Let $S$ be a finite semigroup where all elements can be written as a product of idempotents, that is, $x=e_1 e_2\dots e_n,$ for idempotents $e_1,e_2,\dots, e_n \in S$ for any $x \in S.$
Assume also that $H_{ef}$ is a group for all idempotents $e,f \in S$ Show that $H_x$ is a group for all $x \in S .$
$ \newcommand{\oH}{\mathop{\cal H}\nolimits} \newcommand{\oL}{\mathop{\cal L}\nolimits} \newcommand{\oR}{\mathop{\cal R}\nolimits} $
Since $S$ is finite, there exists a positive integer $\omega$ such that, for all $s \in S$, $s^\omega$ is idempotent. Let us prove by induction on $n$ that if $x$ is a product of $n$ idempotents, then $H_x$ is a group, that is, $x \oH x^\omega$, or, equivalently $x^{\omega+1} = x$.
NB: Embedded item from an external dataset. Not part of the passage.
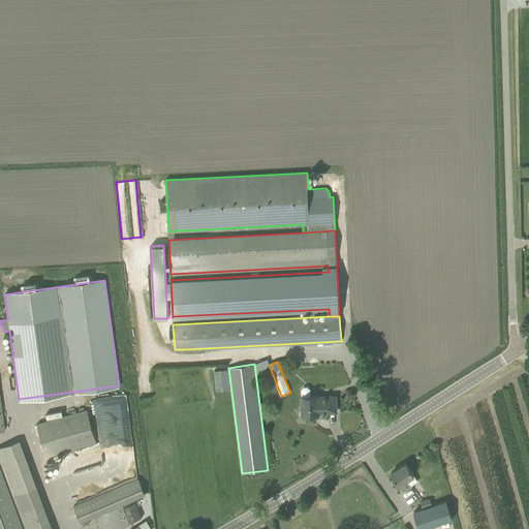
[(318,395),(310,396),(310,390),(307,386),(304,386),(302,390),(302,396),(301,396),(302,415),(319,414),(319,412),(336,411),(336,396),(318,397),(318,395)]
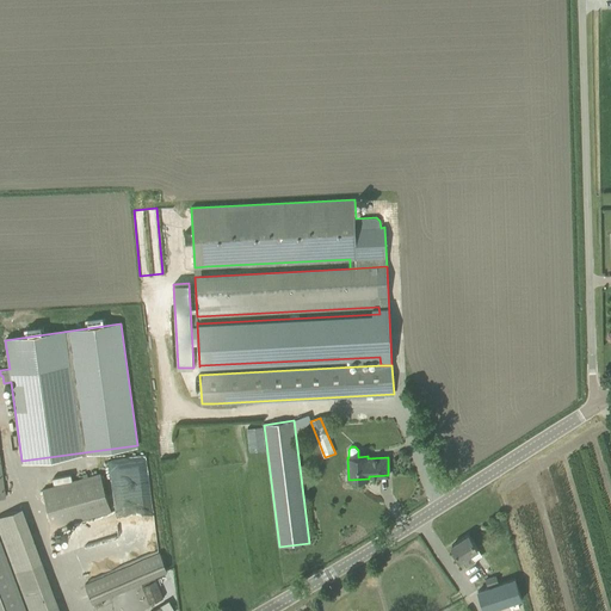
[(53,528),(111,511),(100,474),(42,489),(53,528)]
For $n = 1$ et $n = 2$, this follows from the hypothesis (for $n= 1$, it suffices to take $e = f$). Let $n \geqslant 2$ and let $x = e_1e_2 \dotsm e_ne_{n+1}$ be a product of $n+1$ idempotents. By the induction hypothesis, $e_1e_2 \dotsm e_n \oH\, (e_1e_2 \dotsm e_n)^\omega$ and $e_ne_{n+1} \oH\, (e_ne_{n+1})^\omega$. I claim that the following diagram is part of the $\cal D$-class of $x$ (as usual, a star means that the corresponding $\cal H$-class is a group). \begin{array}{|c|c|} \hline x = e_1e_2 \dotsm e_{n-1}e_ne_{n+1} &{}^*\ u = e_1e_2 \dotsm e_{n-1}(e_ne_{n+1})^\omega \\ \hline {}^*\ v = (e_1e_2 \dotsm e_n)^\omega e_{n+1} &{}^*\ w = (e_1e_2 \dotsm e_n)^\omega (e_ne_{n+1})^\omega \\ \hline \end{array} Indeed, by the induction hypothesis, $e_1e_2 \dotsm e_n \oH\ (e_1e_2 \dotsm e_n)^\omega$ and thus $e_1e_2 \dotsm e_ne_{n+1} \oL\ (e_1e_2 \dotsm e_n)^\omega e_{n+1}$. Since $n \geqslant 2$, the induction hypothesis also implies that $e_ne_{n+1} \oH\ (e_ne_{n+1})^\omega$, whence $e_1e_2 \dotsm e_{n-1}e_ne_{n+1} \oR e_1e_2 \dotsm e_{n-1}(e_ne_{n+1})^\omega$ and $(e_1e_2 \dotsm e_n)^\omega e_{n+1} = (e_1e_2 \dotsm e_n)^\omega e_ne_{n+1} \oR (e_1e_2 \dotsm e_n)^\omega (e_ne_{n+1})^\omega$. The "stars" occur because the elements $v$ and $w$ are the product of two idempotents and $u$ is the product of $n$ idempotents. Now, since $R(v) \cap L(u)$ contains an idempotent, the product $s = u^\omega v^\omega$ belongs to $H_x$. Thus $H_x = H_s$, but since $s$ is the product of two idempotents, $H_s$ is a group. Thus $H_x$ is a group.